Artikel 5, lid 2 Doelgroep

De inzet van regelingen is maatwerk. Het college levert maatwerk bij het bepalen welke re-integratie voorziening voor een kandidaat nodig is. De voorziening is het resultaat van een zorgvuldige, op de persoon toegesneden, afweging. In het kader van deze regeling is het resultaat van de afweging of de scholingsvoucher een noodzakelijke voorziening is i.v.m. de kansen op de arbeidsmarkt. Van belang is de koppeling met de bevordering van de arbeidsmarktpositie van de kandidaat.

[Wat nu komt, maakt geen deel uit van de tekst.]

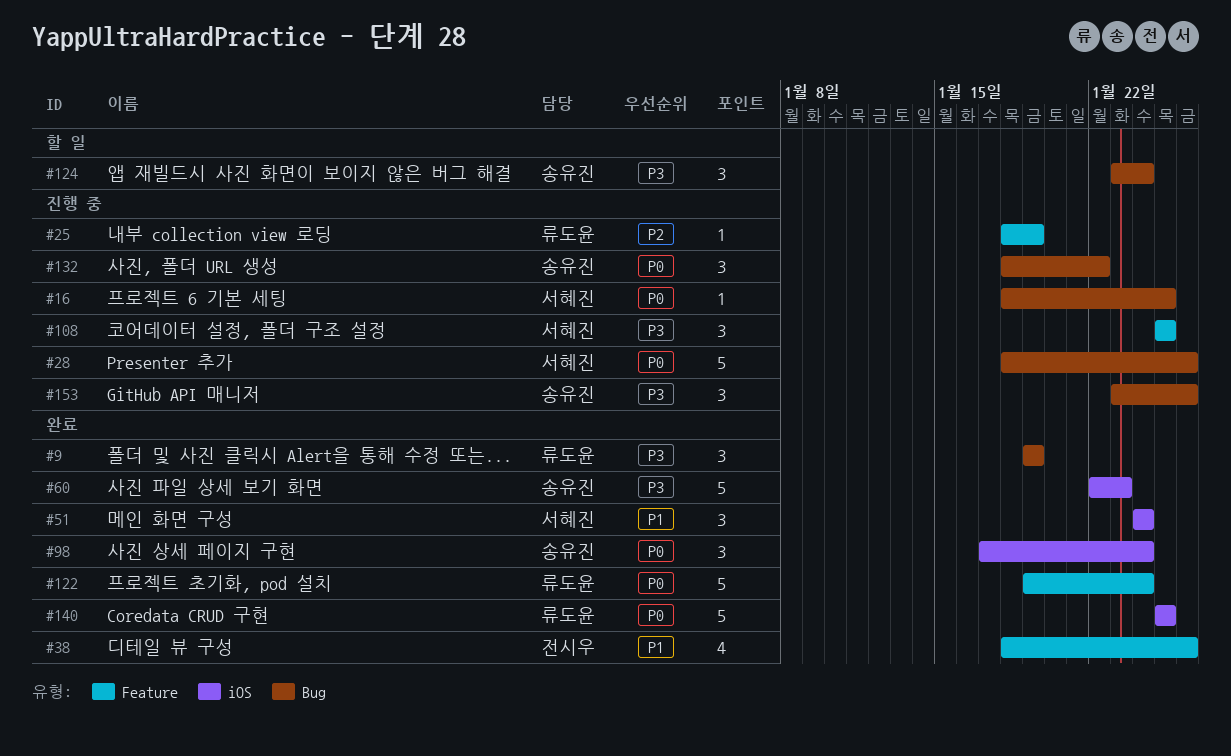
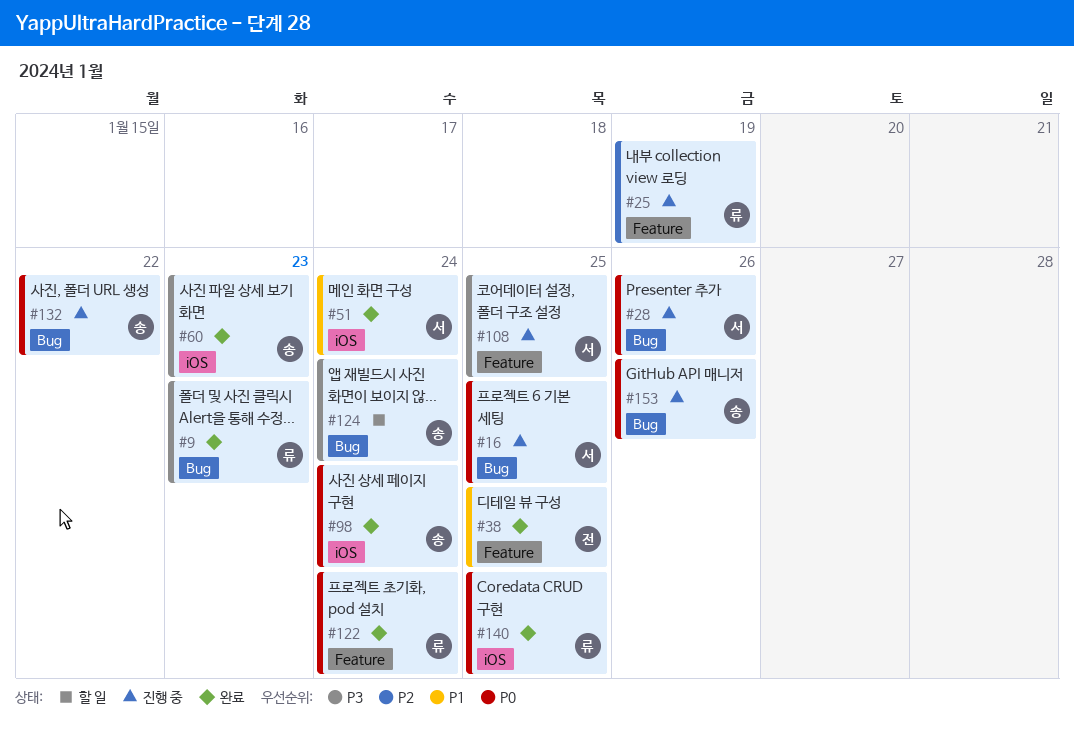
#9, due: Jan 19 -> Jan 23
#38, due: Jan 26 -> Jan 25
#153, priority: P3 -> P0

Bij deze afweging zijn de volgende aspecten van belang: de mogelijkheden, werkervaring (in kansrijke sectoren), opleiding (gericht op kansrijke sectoren), gezinssituatie, werkloosheidsduur. Voorwaarde is ook of iemand over voldoende leervermogen beschikt om de betreffende scholing te volgen.

Deze opsomming is niet limitatief. De aspecten leiden in onderling verband tot een oordeel over de voorziening c.q. het traject voor de kandidaat.

Artikel 6 Hoogte en duur van de subsidie lid 3

Wanneer kandidaten een opleiding volgen en ze daardoor niet volledig beschikbaar voor de arbeidsmarkt zijn, is de duur van de opleiding maximaal een jaar.

Artikel 8 Aanvraag

De inzet van regelingen voor de werkgever, en dus ook de scholingsvoucher, is maatwerk en verschilt per kandidaat. De afspraken worden in overleg met de adviseur van de gemeente Zaanstad voorafgaand aan het dienstverband gemaakt. Hierbij speelt bijvoorbeeld de afstand tot de arbeidsmarkt een rol.